Use lp in the lpSolve package to solve the main integer programming problem. The first 5 restrictions relate to the number of positions A, B, C, D and E respectively, the 6th number depends on the number of employees, and the 7th depends on the total wage. Assuming DF is the data frame shown in the question, try this:
library(lpSolve) obj <- DF$Prod con <- rbind(t(model.matrix(~ Pos + 0, DF)), rep(1, nrow(DF)), DF$Salary) dir <- c(">=", ">=", ">=", ">=", ">=", "==", "<") rhs <- c(2, 2, 2, 2, 1, 10, 100000) result <- lp("max", obj, con, dir, rhs, all.bin = TRUE)
which gives:
> result Success: the objective function is 84.7 > DF[result$solution == 1, ] Name Pos Salary Producton 2 Jim A 17753 23.5 3 Jill A 11447 14.8 4 Brian A 11447 14.8 6 Nancy B 4537 2.1 8 Ace B 2840 1.8 9 Bill C 3818 1.6 12 Kyle C 3818 1.6 14 Trevor D 2000 1.1 15 John D 4317 11.7 20 Sara E 4317 11.7
Please note that the release is spelled incorrectly, or perhaps it was intended.
ADDED:
In relation to the second best solution, the idea is to add a constraint that makes the optimal solution impossible, but does not exclude other potential solutions:
con2 <- rbind(con, result$solution) dir2 <- c(dir, "<=") rhs2 <- c(rhs, 9) result2 <- lp("max", obj, con2, dir2, rhs2, all.bin = TRUE)

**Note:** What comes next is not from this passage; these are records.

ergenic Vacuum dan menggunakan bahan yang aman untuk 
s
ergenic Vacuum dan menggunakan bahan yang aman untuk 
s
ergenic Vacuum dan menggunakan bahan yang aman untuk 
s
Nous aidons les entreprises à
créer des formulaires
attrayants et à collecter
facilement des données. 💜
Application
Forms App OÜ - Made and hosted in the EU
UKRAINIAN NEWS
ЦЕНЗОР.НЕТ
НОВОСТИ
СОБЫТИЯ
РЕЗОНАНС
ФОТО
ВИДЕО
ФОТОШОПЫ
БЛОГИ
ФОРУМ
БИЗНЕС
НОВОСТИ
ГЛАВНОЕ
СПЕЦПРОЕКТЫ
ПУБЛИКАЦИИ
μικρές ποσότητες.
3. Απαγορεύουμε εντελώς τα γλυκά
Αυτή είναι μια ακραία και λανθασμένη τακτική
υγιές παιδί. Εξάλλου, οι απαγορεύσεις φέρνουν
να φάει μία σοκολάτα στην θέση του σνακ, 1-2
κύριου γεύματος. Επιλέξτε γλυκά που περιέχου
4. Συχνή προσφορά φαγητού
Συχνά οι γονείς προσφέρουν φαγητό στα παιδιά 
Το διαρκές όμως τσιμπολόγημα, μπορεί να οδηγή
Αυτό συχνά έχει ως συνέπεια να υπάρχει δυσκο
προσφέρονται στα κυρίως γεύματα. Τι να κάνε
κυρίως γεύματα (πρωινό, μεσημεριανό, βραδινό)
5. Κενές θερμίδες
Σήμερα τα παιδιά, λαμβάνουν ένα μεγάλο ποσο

In this case, we get the following, which has the same optimal objective value as the best solution, so it would be just as good:
> result2 Success: the objective function is 84.7 > DF[result2$solution == 1, ] Name Pos Salary Producton 2 Jim A 17753 23.5 3 Jill A 11447 14.8 4 Brian A 11447 14.8 6 Nancy B 4537 2.1 8 Ace B 2840 1.8 9 Bill C 3818 1.6 12 Kyle C 3818 1.6 15 John D 4317 11.7 16 Jerome D 2000 1.1 20 Sara E 4317 11.7
There are also lp arguments that allow it to create multiple solutions at once; however, some errors are mentioned in the help file, and it may be safer to use the above approach.